Racine, Christopher R., Ferguson, Travis, Preston, Debbie, Ward, Dakota, Ball, John, Anestis, Dianne, Valentovic, Monica, Rankin, Gary O.
Toxicology 2016 v.341-343 pp. 47-55
acetylcysteine, alpha-tocopherol, antioxidants, biotransformation, cytochrome P-450, cytotoxicity, free radicals, glutathione, indomethacin, kidneys, lactate dehydrogenase, males, metabolites, metyrapone, nephrotoxicity, oxidative stress, peroxidase, piperonyl butoxide, pyruvic acid, rats, unspecific monooxygenase
Among the mono- and dichloroanilines, 3,5-dichloroaniline (3,5-DCA) is the most potent nephrotoxicant in vivo and in vitro. However, the role of renal biotransformation in 3,5-DCA induced nephrotoxicity is unknown.
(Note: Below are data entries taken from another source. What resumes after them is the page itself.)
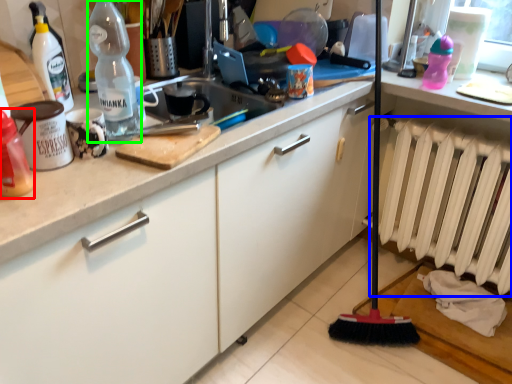
Question: Considering the real-world distances, which object is farthest from bottle (highlighted by a red box)? radiator (highlighted by a blue box) or bottle (highlighted by a green box)?

Choices:
 (A) radiator
 (B) bottle

Answer: (A)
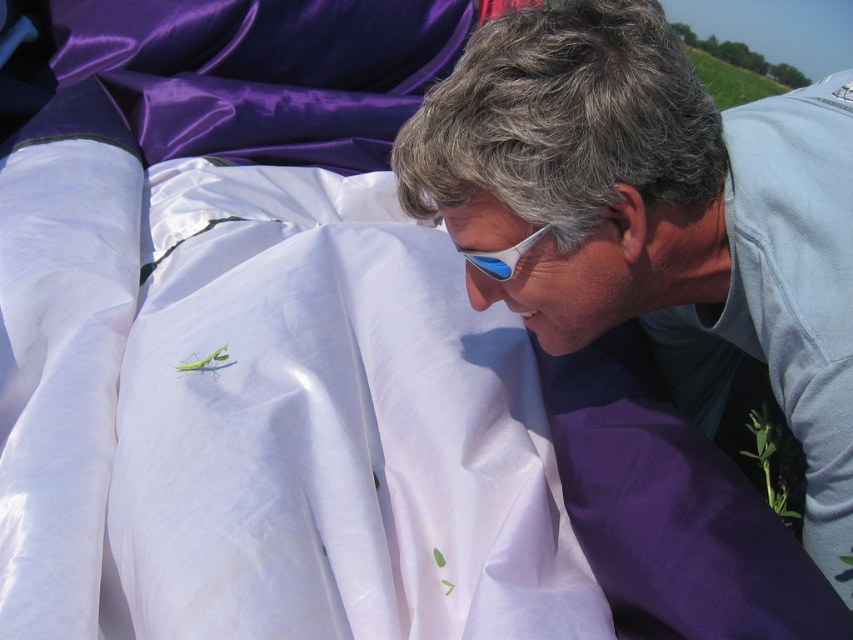
You are a photographer trying to capture the interaction between the person and the insect on the white satin blanket at center. To ensure the blanket is in the frame, where should you position your camera relative to the point marked as point [262,417]?

The white satin blanket at center is represented by point [262,417], so you should position your camera directly facing this point to ensure the blanket is centered in the frame.

You are a photographer aiming to capture a detailed closeup of the matte white shirt at center. What are the coordinates where you should focus your camera?

The coordinates to focus on are point (x=639, y=211).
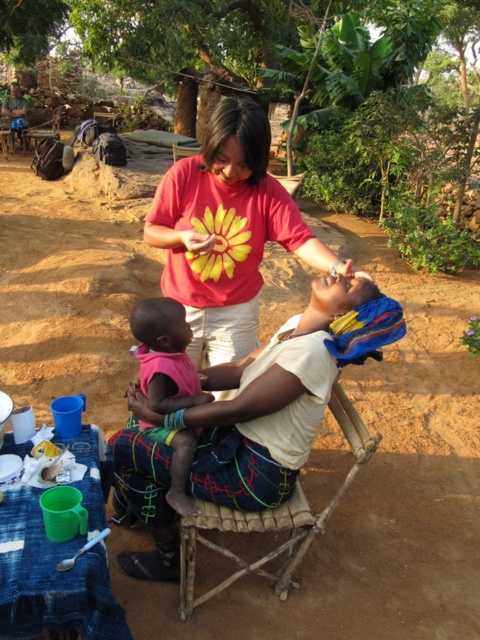
You are a medical professional trying to set up a temporary clinic in the described scene. There is a bamboo chair at center located at point (271, 518). Where should you place the first aid kit so that it is easily accessible but not in the way of the seated woman and child? Please provide coordinates based on the grid system described in the scene.

The bamboo chair at center is located at point (271, 518). To place the first aid kit in an accessible yet nonobstructive position, consider placing it near the chair but slightly to the side, such as at coordinates 0.85, 0.5. This position keeps it within reach of the seated woman while avoiding interference with her work area.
The current study was designed to determine the in vitro nephrotoxic potential of 3,5-DCA in isolated renal cortical cells (IRCC) obtained from male Fischer 344 rats, and the role of renal bioactivation and oxidative stress in 3,5-DCA nephrotoxicity. IRCC (∼4millioncells/ml) from male rats were exposed to 3,5-DCA (0–1.0mM) for up to 120min. In IRCC, 3,5-DCA was cytotoxic at 1.0mM by 60min as evidenced by the increased release of lactate dehydrogenase (LDH), but 120min was required for 3,5-DCA 0.5mM to increase LDH release. In subsequent studies, IRCC were exposed to a pretreatment (antioxidant or enzyme inhibitor) prior to exposure to 3,5-DCA (1.0mM) for 90min. Cytotoxicity induced by 3,5-DCA was attenuated by pretreatment with inhibitors of flavin-containing monooxygenase (FMO; methimazole, N-octylamine), cytochrome P450 (CYP; piperonyl butoxide, metyrapone), or peroxidase (indomethacin, mercaptosuccinate) enzymes. Use of more selective CYP inhibitors suggested that the CYP 2C family contributed to 3,5-DCA bioactivation. Antioxidants (glutathione, N-acetyl-l-cysteine, α-tocopherol, ascorbate, pyruvate) also attenuated 3,5-DCA nephrotoxicity, but oxidized glutathione levels and the oxidized/reduced glutathione ratios were not increased. These results indicate that 3,5-DCA may be activated via several renal enzyme systems to toxic metabolites, and that free radicals, but not oxidative stress, contribute to 3,5-DCA induced nephrotoxicity in vitro.